SOURCE DATA
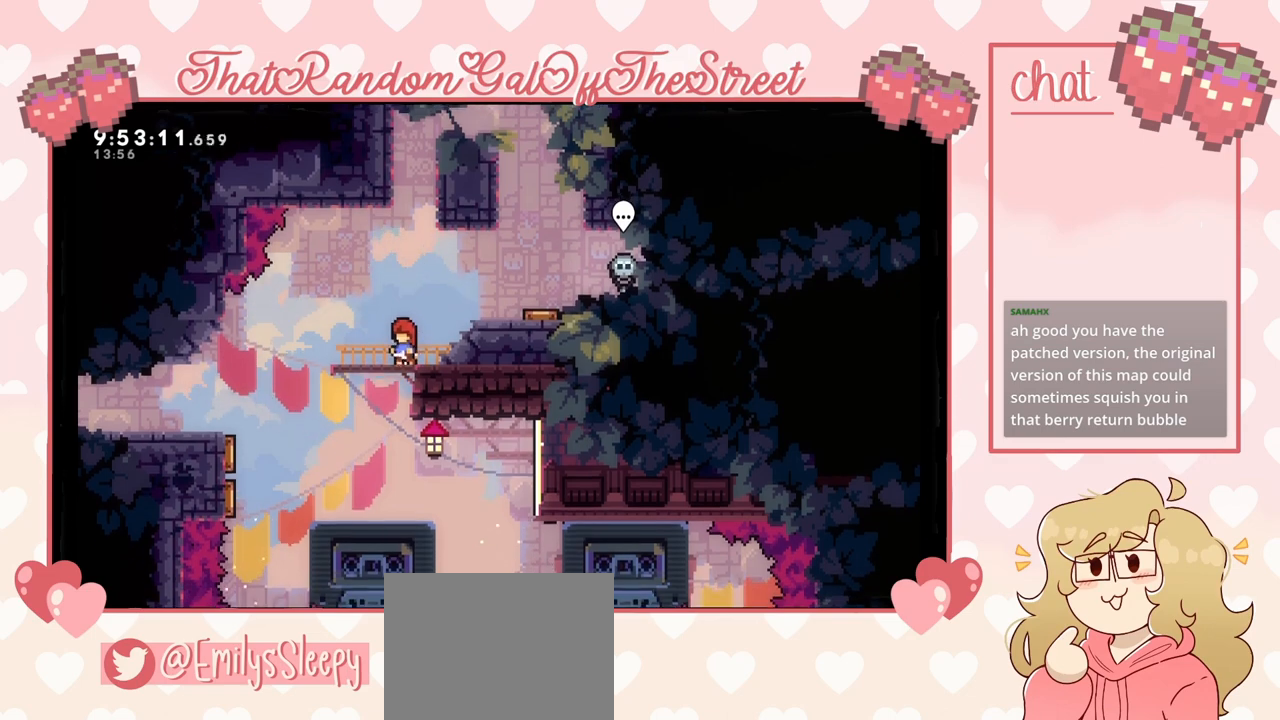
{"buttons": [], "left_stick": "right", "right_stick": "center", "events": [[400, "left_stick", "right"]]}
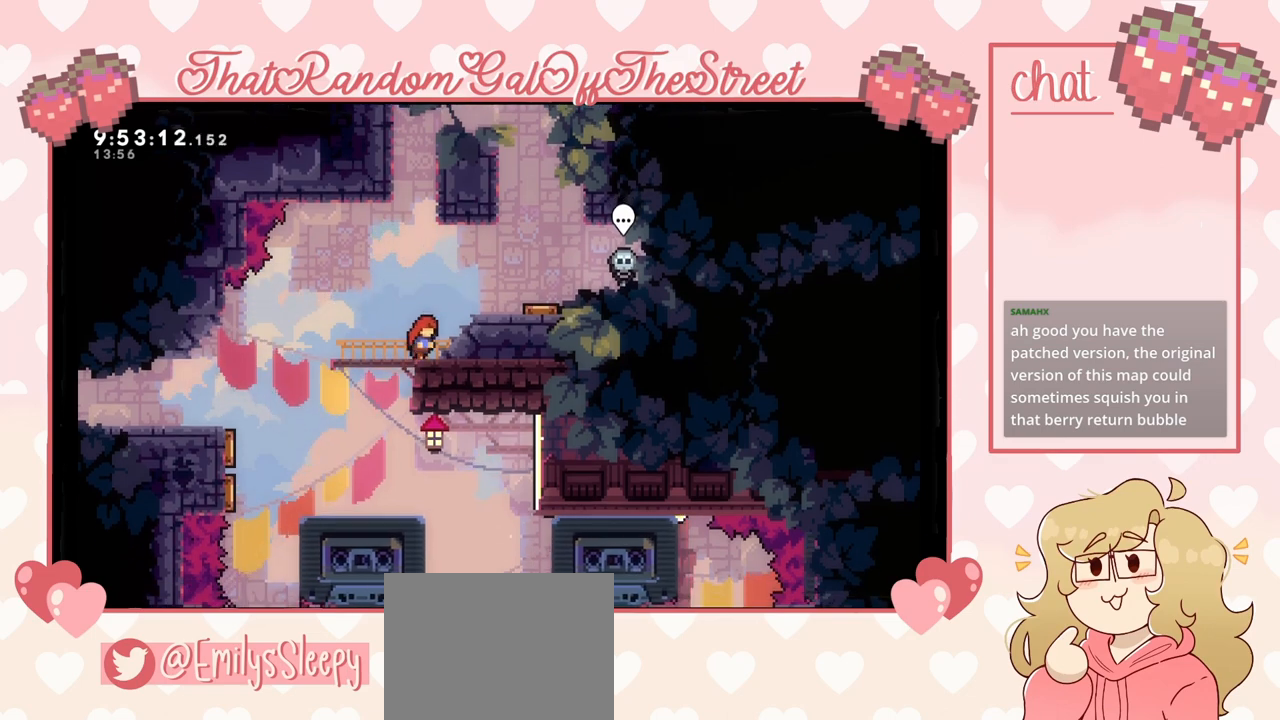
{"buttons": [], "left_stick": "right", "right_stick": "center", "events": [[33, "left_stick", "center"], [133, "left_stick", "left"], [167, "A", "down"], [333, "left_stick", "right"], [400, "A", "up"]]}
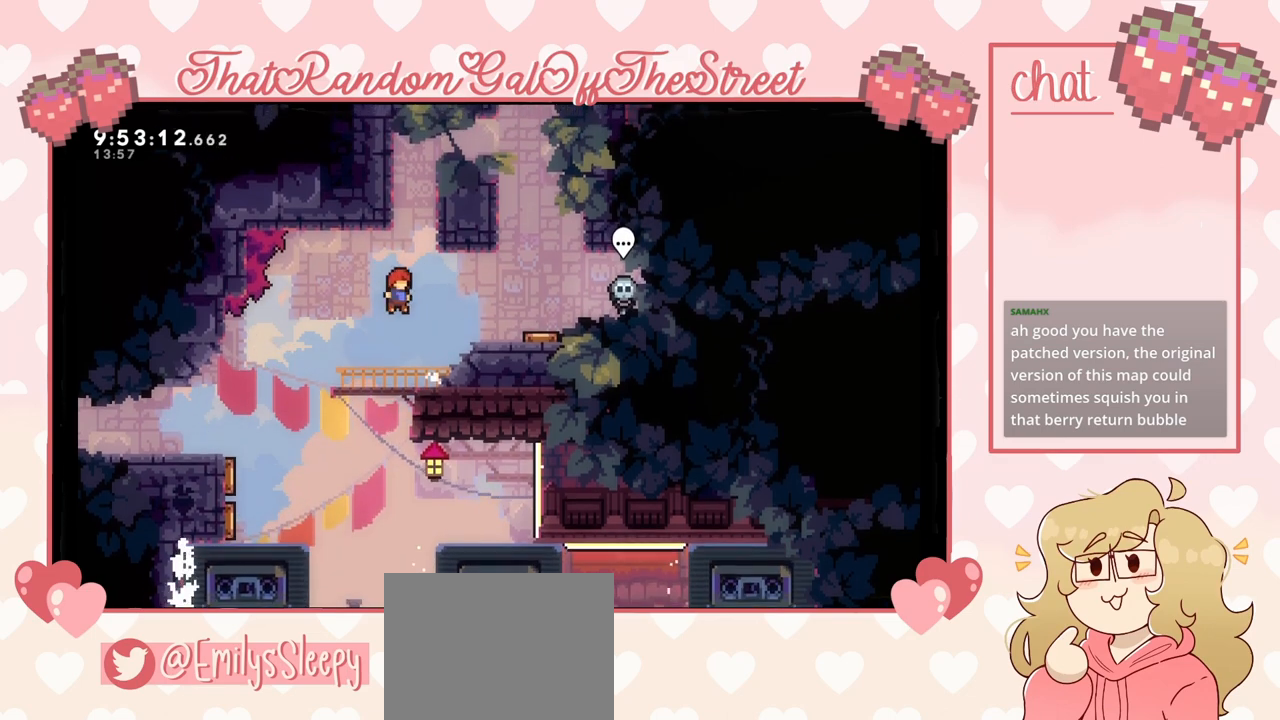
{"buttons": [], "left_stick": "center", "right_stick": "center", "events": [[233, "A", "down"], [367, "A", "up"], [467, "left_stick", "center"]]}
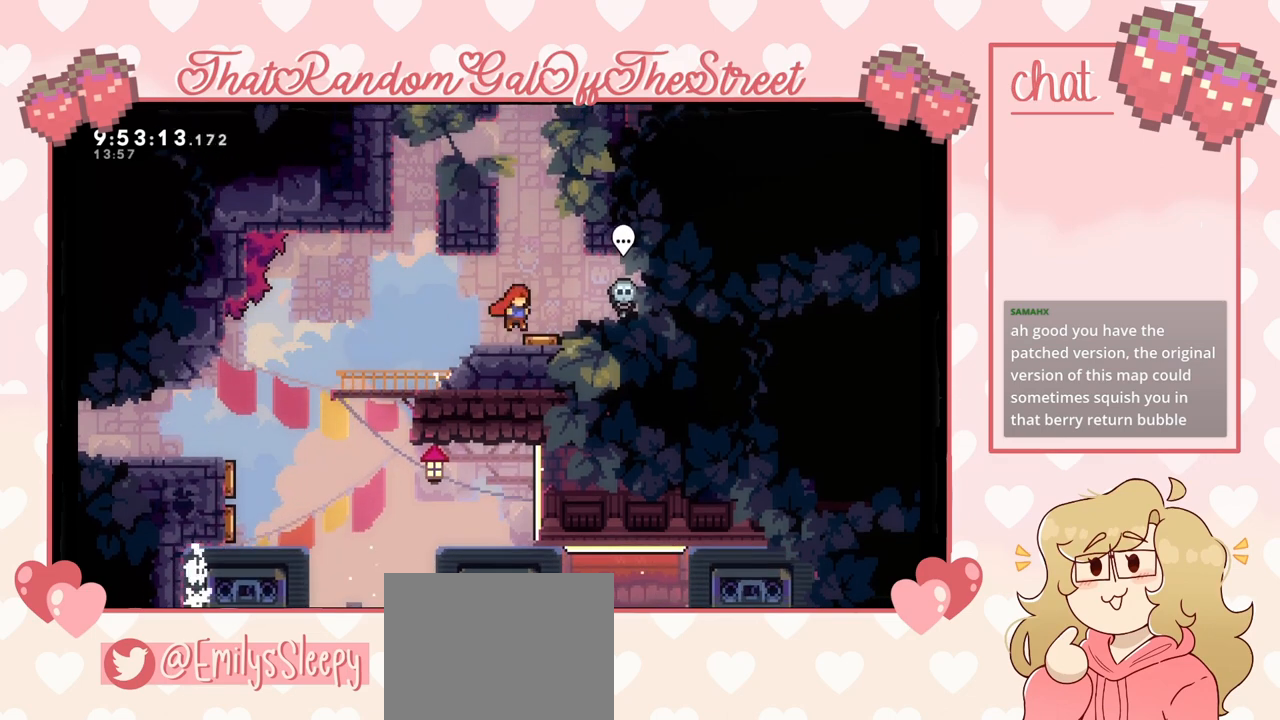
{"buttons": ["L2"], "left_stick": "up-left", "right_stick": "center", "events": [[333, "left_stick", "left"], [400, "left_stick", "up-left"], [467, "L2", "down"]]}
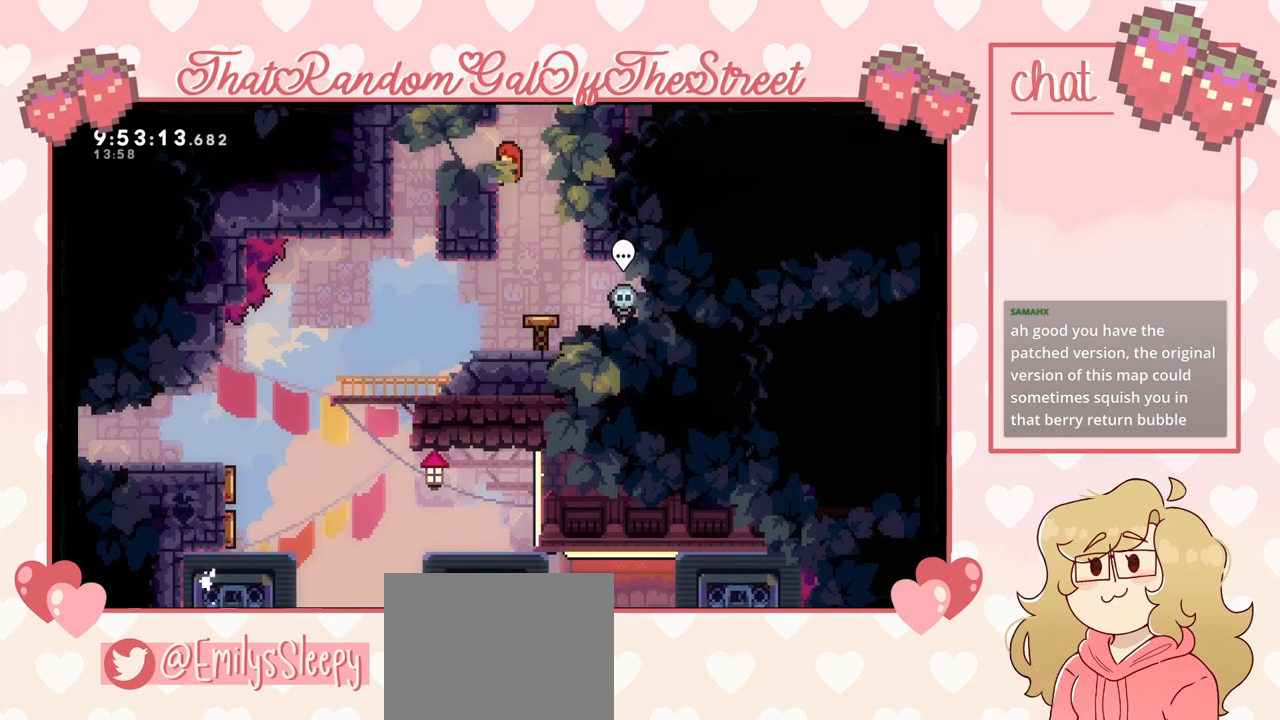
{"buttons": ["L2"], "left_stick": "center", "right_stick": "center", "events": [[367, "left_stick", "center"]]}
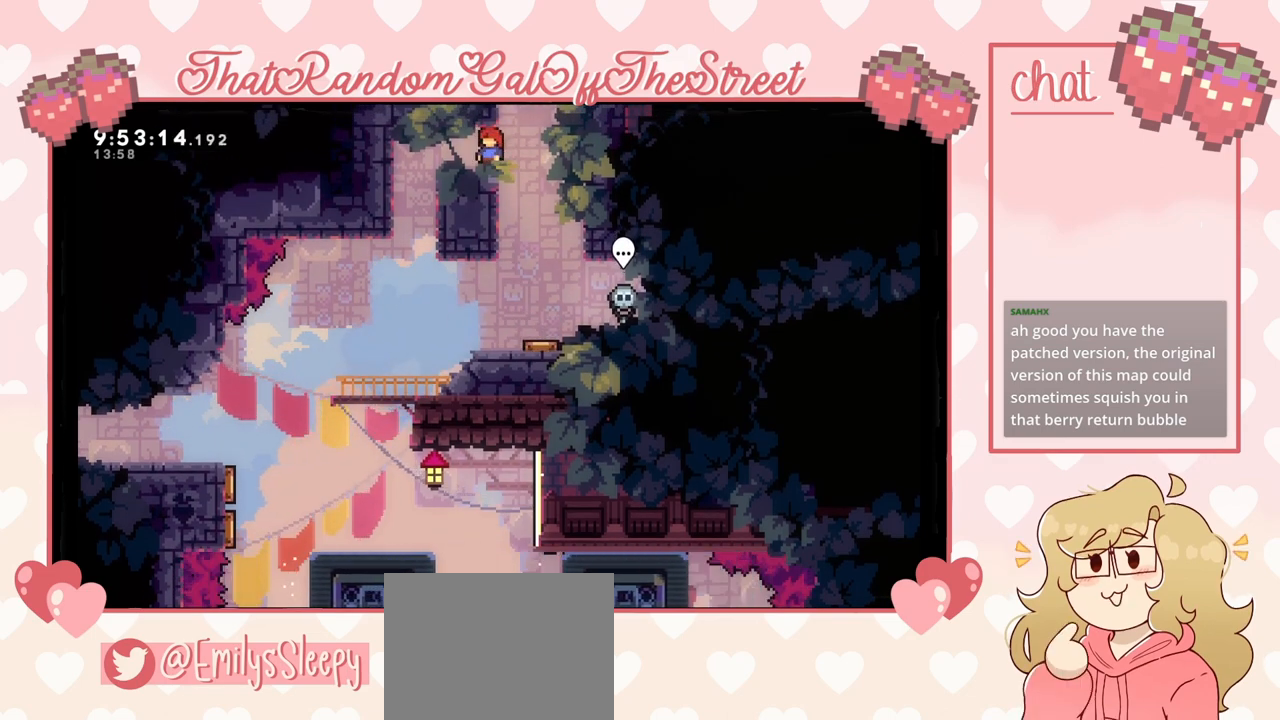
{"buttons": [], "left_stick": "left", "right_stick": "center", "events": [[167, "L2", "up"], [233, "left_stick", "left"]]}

BRIEF
Each record above must be returned exactly as written, with its pictures omitted.

COMPLETED TASK
{"buttons": [], "left_stick": "right", "right_stick": "center", "events": [[400, "left_stick", "right"]]}
{"buttons": [], "left_stick": "right", "right_stick": "center", "events": [[33, "left_stick", "center"], [133, "left_stick", "left"], [167, "A", "down"], [333, "left_stick", "right"], [400, "A", "up"]]}
{"buttons": [], "left_stick": "center", "right_stick": "center", "events": [[233, "A", "down"], [367, "A", "up"], [467, "left_stick", "center"]]}
{"buttons": ["L2"], "left_stick": "up-left", "right_stick": "center", "events": [[333, "left_stick", "left"], [400, "left_stick", "up-left"], [467, "L2", "down"]]}
{"buttons": ["L2"], "left_stick": "center", "right_stick": "center", "events": [[367, "left_stick", "center"]]}
{"buttons": [], "left_stick": "left", "right_stick": "center", "events": [[167, "L2", "up"], [233, "left_stick", "left"]]}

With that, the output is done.